A: There are many skills you need to be successful in this role such as being detail oriented and having good focus and planning skills. DLP is a huge environment where there is continuous learning especially surrounding new tools and processes. Being involved in this field provides the chance to improve one’s technical skills. DLP would be a good fit for people that:
- Want to feel they are doing something to protect the bank and all of its data
- Enjoy thinking about the small details
- Want to start learning IT or cybersecurity
How has this role changed the way you think about data / approach technology?
D: What I like about working in Data Protection is that it has a common sense element and it is something that is present in my everyday life both inside and outside of work. The best practices and controls that I work to promote and implement at work are also those that I follow when I am handling my own data or working with new technology.
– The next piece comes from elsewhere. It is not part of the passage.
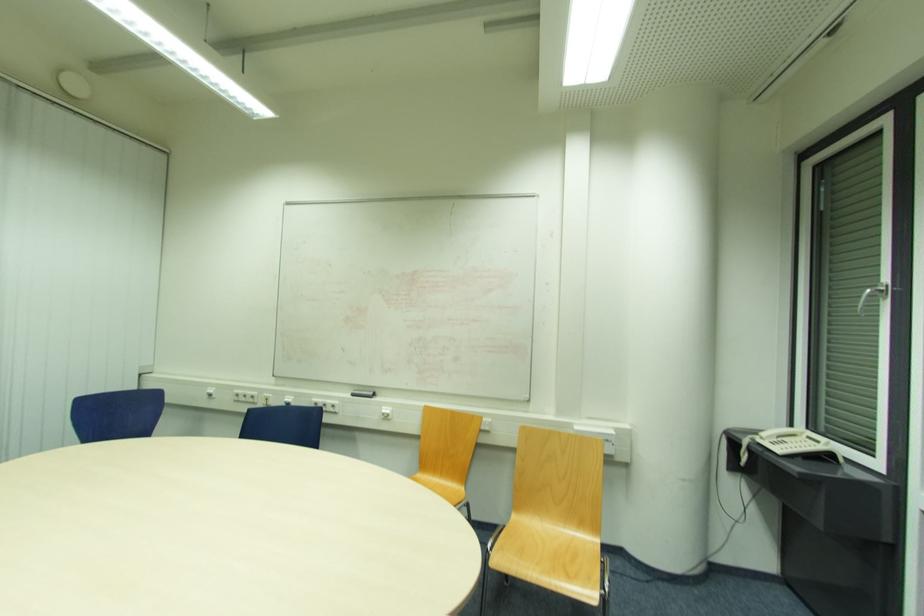
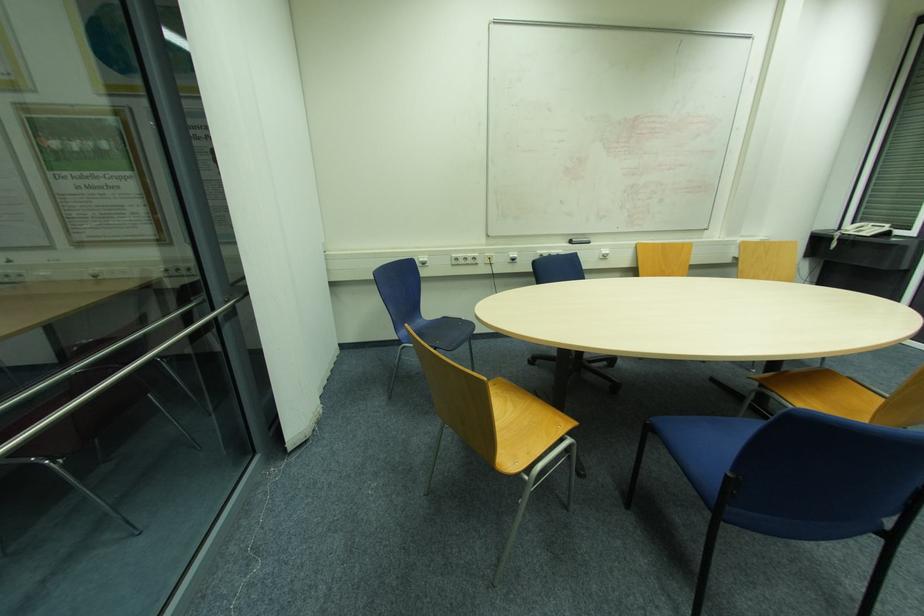
The point at (x=247, y=397) is marked in the first image. Where is the corresponding point in the second image?

(467, 259)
A: Making people aware of the risk is a key point. In my previous roles I always made sure I was protecting personal and clients’ sensitive documents but in DLP I realized what an important part of our life DP is. With the technology that is available we can face the risk and handle the data protection challenges. So identifying the risk and having the technical possibilities to balance that risk – it builds the company’s power.
When people think of data they think of spreadsheets and numbers, can you share with us what makes data protection exciting for you?
D: Data Protection or Information Security as a whole is exciting to me as I know the work I’m doing is having a direct impact on safeguarding the data for BBH, its clients and its employees. I also enjoy working on enterprise-wide initiatives and having the opportunity to work with many different departments and people.
What / who inside or outside of BBH inspires you? How do you inspire your team members?
D: I am routinely inspired by the great things that can be achieved when people work together. I hope I inspire my team by demonstrating enthusiasm and dedication each day.
What is the most unique thing about your role or day-to-day work?
A: Definitely the great team we have, it is a pleasure to work with a team you can rely on and you can learn from more experienced colleagues every day. The second thing is being able to have a real impact on creating the DLP program at BBH. Having an opportunity to focus on building something new, working directly with the business and showing them how DLP can help to protect the internal data – it is a great satisfaction in day-to-day work.
Speaking with Danielle and Anna was a good reminder of what an integral component Data Protection is in keeping BBH safe and secure and how each and every person plays a part in protecting data, whether it is their own or a client of BBH’s.